Start of PROVIDED MATERIAL
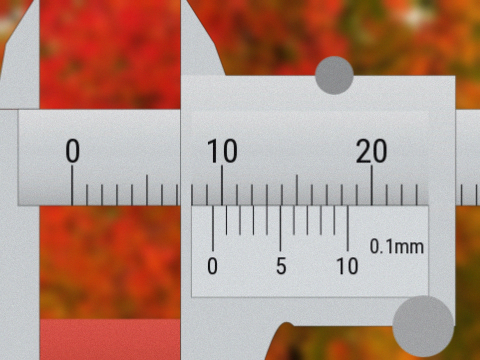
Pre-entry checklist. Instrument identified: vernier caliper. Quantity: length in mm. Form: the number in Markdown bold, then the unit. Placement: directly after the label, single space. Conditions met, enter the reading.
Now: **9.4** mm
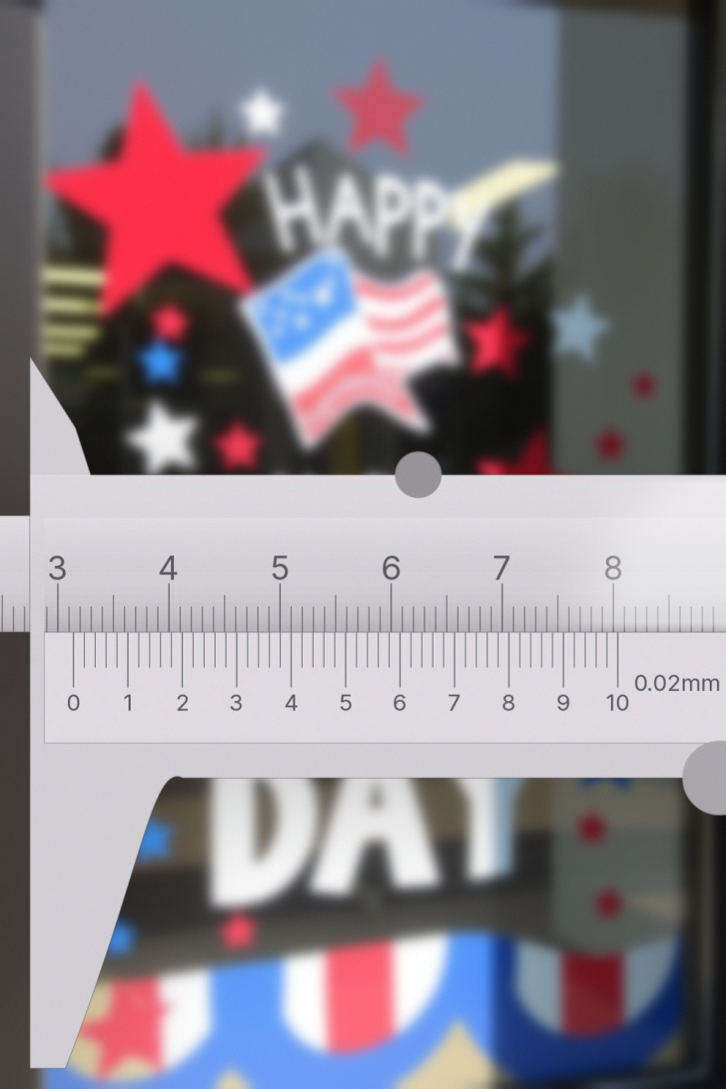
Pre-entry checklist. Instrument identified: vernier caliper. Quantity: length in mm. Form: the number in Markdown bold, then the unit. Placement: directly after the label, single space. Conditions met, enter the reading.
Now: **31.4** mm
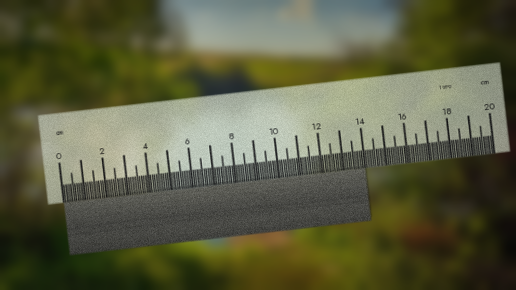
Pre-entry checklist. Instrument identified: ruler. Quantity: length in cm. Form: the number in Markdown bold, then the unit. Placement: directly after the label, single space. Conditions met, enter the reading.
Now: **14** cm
End of PROVIDED MATERIAL
ACTION ITEM:
Convert the listing above into a two-column CSV with the header columns "prompt" and "reading" and one row per entry. Put each entry's instruction text in the first column and its answer in the second, quote every field, turn any line breaks into spaces, and leave out the pictures.

EXERCISE SOLUTION:
prompt,reading
"Pre-entry checklist. Instrument identified: vernier caliper. Quantity: length in mm. Form: the number in Markdown bold, then the unit. Placement: directly after the label, single space. Conditions met, enter the reading. Now:","**9.4** mm"
"Pre-entry checklist. Instrument identified: vernier caliper. Quantity: length in mm. Form: the number in Markdown bold, then the unit. Placement: directly after the label, single space. Conditions met, enter the reading. Now:","**31.4** mm"
"Pre-entry checklist. Instrument identified: ruler. Quantity: length in cm. Form: the number in Markdown bold, then the unit. Placement: directly after the label, single space. Conditions met, enter the reading. Now:","**14** cm"